Did You Know That…..
In Shakespearean times, a cube of hot buttered toast was traditionally tossed into warm drinks, thus leading to the use of the use of the word “toast” as a way to celebrate life’s big moments.
In 1897, the well-renowned Parisian chef Auguste Escoffier of the Ritz Hotel created a thin-sliced piece of toast for the equally-renowned Australian opera singer Nellie Melba (she wouldn’t eat her pate on the usual thick bread slice). Melba toast is a dry, crisp version that’s toasted on both sides under a grill; it can be eaten “as is” or topped with either melted cheese or pate (the dessert Peach Melba is also named in the singer’s honor, also created by Escoffier).
According to Marion Cunningham, author of “The Breakfast Book”, using the broiler instead of the toaster is preferable to attaining the perfect flavor and texture of toast.
Many say that the smell of toast is often better than the actual eating of it!
A French Twist
French toast is known as pain perdu (“lost bread”); it was a way to prepare stale bread on the baker’s day off.

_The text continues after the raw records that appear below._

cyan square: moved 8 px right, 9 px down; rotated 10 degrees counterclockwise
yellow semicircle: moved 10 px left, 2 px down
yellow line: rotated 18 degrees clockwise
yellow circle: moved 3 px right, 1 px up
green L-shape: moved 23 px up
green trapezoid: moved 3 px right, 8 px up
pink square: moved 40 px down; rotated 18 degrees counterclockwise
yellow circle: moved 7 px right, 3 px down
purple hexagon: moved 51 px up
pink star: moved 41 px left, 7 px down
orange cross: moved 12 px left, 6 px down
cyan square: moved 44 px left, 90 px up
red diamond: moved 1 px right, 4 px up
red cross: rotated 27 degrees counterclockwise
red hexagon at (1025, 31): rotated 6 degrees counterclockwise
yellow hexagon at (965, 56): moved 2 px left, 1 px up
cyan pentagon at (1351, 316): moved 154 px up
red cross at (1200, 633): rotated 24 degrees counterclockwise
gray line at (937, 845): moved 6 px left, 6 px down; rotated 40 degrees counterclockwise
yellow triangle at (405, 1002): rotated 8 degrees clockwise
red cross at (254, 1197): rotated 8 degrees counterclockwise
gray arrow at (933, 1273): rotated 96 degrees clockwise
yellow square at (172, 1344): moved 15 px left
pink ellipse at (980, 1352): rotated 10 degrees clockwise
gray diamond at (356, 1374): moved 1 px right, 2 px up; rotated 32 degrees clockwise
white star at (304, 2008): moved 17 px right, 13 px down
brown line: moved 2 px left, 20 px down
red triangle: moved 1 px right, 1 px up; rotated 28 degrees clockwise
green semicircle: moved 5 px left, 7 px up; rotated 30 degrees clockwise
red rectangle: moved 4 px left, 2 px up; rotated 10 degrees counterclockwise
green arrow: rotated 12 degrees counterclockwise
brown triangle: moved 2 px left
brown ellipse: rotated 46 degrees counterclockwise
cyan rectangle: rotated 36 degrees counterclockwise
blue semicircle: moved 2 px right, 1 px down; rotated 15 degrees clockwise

“The Breakfast Book” author Marion Cunningham maintains that your French toast recipe will taste better if the bread’s a little old or at least sliced and dried out overnight. And the denser the bread, the better.
Here’s a recipe that was developed in the Chicago Tribune test kitchen:
Basic French Toast
6 large eggs
1 cup whipped cream
1 Tablespoon sugar
2 teaspoons vanilla extract
2 teaspoons cinnamon
12 slices French, white or a favorite bread
Syrup, jelly, jam, marmalade or confectioners’ sugar
4 Tablespoons butter or margarine (or more if needed)-Can also use a light cooking spray or light oil, if preferred
Optional: Fresh fruit for garnish
Please Note: The amount of ingredients can be adjusted according to the number of people that's eating!
1. Whisk (or mix) together eggs and whipped cream.
Add sugar, vanilla and cinnamon; whisk (or mix) until well combined.
Pour the mixture into a pie plate or shallow bowl.
2. Dip each bread slice into the egg mixture, turning once.
Melt 2 Tablespoons of the butter or margarine in a heavy skillet over medium heat or lightly spray or cover with cooking oil.
Add enough bread slices to cover bottom of skillet without overlapping.
Fry until golden brown, about 3 minutes.
Turn; cook until second side is golden.
Remove slices to a warm plate.
Repeat with remaining bread slices, adding butter, margarine or light cooking oil as needed.
3. Top French toast slices with syrup, jam, jelly, marmalade or confectioners’ sugar; garnish with fresh fruit.
A Few Variations
Orange-Reduce the vanilla and cinnamon to 1 teaspoon each. Add 2 teaspoons fresh orange juice and 1 teaspoon minced orange zest.
Rum-Replace the vanilla with 1 to 2 teaspoons rum; reduce the cinnamon to 1 teaspoon.